RECORDS
====
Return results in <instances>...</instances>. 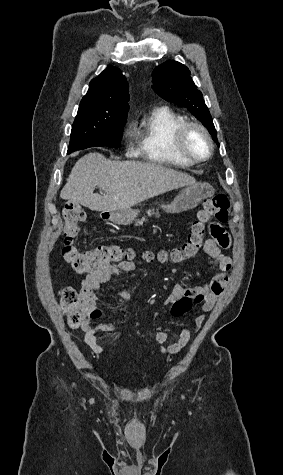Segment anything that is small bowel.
Segmentation results:
<instances>
[{
  "instance_id": "obj_1",
  "label": "small bowel",
  "mask_w": 283,
  "mask_h": 475,
  "mask_svg": "<svg viewBox=\"0 0 283 475\" xmlns=\"http://www.w3.org/2000/svg\"><path fill=\"white\" fill-rule=\"evenodd\" d=\"M204 228L209 237L204 243V251L209 256L212 264L220 272L214 274L207 283L201 285H174L165 299V304L167 305H173V300L177 298L178 293H195L196 304L201 306L203 312H210L228 283V273L232 268V261L229 256L222 252L221 248H232L234 246V241L229 239L232 233L231 229L223 219H214L212 223H206ZM134 269L135 265L130 261L108 262L89 273L82 283L81 301L83 315L81 328L84 331L85 343L97 355L103 352L102 346L98 343L97 335L100 333H113L115 326L111 322H97L95 320L100 315L97 309L96 293L112 277L125 272H131ZM119 296L125 303L130 301V294L125 289L119 292ZM172 315L175 317L181 316L175 315L173 309ZM151 319L155 330L154 340L160 346L162 354H177L190 341L193 334L192 330L187 326H182L178 341L165 347L164 344L168 338V333L161 328L157 313H152ZM204 322L205 315L203 313L195 315V332L202 328Z\"/></svg>"
}]
</instances>
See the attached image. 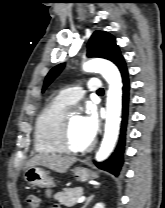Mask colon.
<instances>
[{
  "label": "colon",
  "mask_w": 165,
  "mask_h": 208,
  "mask_svg": "<svg viewBox=\"0 0 165 208\" xmlns=\"http://www.w3.org/2000/svg\"><path fill=\"white\" fill-rule=\"evenodd\" d=\"M27 204H28L29 208H40L41 207L40 198L34 194L28 195Z\"/></svg>",
  "instance_id": "obj_1"
}]
</instances>
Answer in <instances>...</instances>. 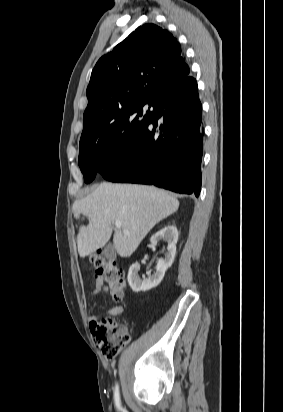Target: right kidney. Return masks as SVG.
<instances>
[{
    "label": "right kidney",
    "instance_id": "right-kidney-1",
    "mask_svg": "<svg viewBox=\"0 0 283 412\" xmlns=\"http://www.w3.org/2000/svg\"><path fill=\"white\" fill-rule=\"evenodd\" d=\"M161 240L168 243L167 252L164 258L159 259L156 270L149 274L147 278H140L138 271L140 265L132 264L128 271V283L134 292L148 291L160 284L163 280L166 270L172 265L176 254V243L178 240V231L174 226H167L158 231L151 237V243L157 245Z\"/></svg>",
    "mask_w": 283,
    "mask_h": 412
}]
</instances>
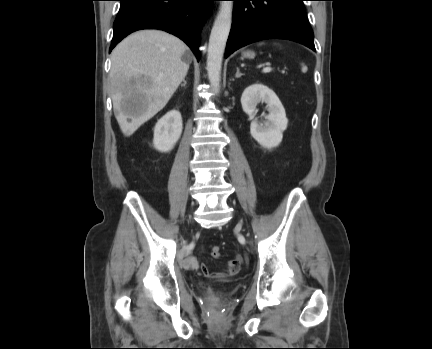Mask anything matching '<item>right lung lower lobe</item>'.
I'll list each match as a JSON object with an SVG mask.
<instances>
[{"label": "right lung lower lobe", "mask_w": 432, "mask_h": 349, "mask_svg": "<svg viewBox=\"0 0 432 349\" xmlns=\"http://www.w3.org/2000/svg\"><path fill=\"white\" fill-rule=\"evenodd\" d=\"M109 52L127 35L141 29H160L182 39L200 59L202 24L214 0H119Z\"/></svg>", "instance_id": "obj_1"}]
</instances>
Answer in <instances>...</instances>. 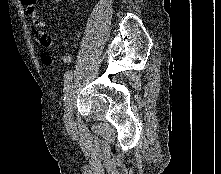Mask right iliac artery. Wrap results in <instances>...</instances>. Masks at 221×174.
<instances>
[{
    "label": "right iliac artery",
    "mask_w": 221,
    "mask_h": 174,
    "mask_svg": "<svg viewBox=\"0 0 221 174\" xmlns=\"http://www.w3.org/2000/svg\"><path fill=\"white\" fill-rule=\"evenodd\" d=\"M72 78H73L72 71H67L64 74V92H65V97L64 98H66V93L68 92L69 85H70V82L72 81Z\"/></svg>",
    "instance_id": "right-iliac-artery-1"
}]
</instances>
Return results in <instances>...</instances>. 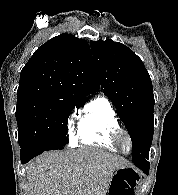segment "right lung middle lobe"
<instances>
[{"label":"right lung middle lobe","instance_id":"right-lung-middle-lobe-1","mask_svg":"<svg viewBox=\"0 0 178 195\" xmlns=\"http://www.w3.org/2000/svg\"><path fill=\"white\" fill-rule=\"evenodd\" d=\"M79 102L41 95L17 97L20 148L63 147L67 143L68 117Z\"/></svg>","mask_w":178,"mask_h":195}]
</instances>
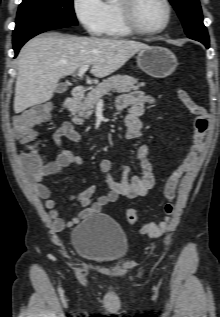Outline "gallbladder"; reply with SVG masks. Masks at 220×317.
<instances>
[{"instance_id":"1","label":"gallbladder","mask_w":220,"mask_h":317,"mask_svg":"<svg viewBox=\"0 0 220 317\" xmlns=\"http://www.w3.org/2000/svg\"><path fill=\"white\" fill-rule=\"evenodd\" d=\"M68 89V85L66 83H60L58 86L55 88L56 93H64Z\"/></svg>"}]
</instances>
====
EXERCISE INSTRUCTIONS
Retype the records exactly, beginning at the line that contains "Masks at 220×317." and continuing through the end of the records. Leave the pictures out of your answer.

REPLY TO THE TASK
Outline "gallbladder"; reply with SVG masks. Masks at 220×317.
<instances>
[{"instance_id":"1","label":"gallbladder","mask_w":220,"mask_h":317,"mask_svg":"<svg viewBox=\"0 0 220 317\" xmlns=\"http://www.w3.org/2000/svg\"><path fill=\"white\" fill-rule=\"evenodd\" d=\"M68 89V85L66 83H60L58 86L55 88L56 93H64Z\"/></svg>"}]
</instances>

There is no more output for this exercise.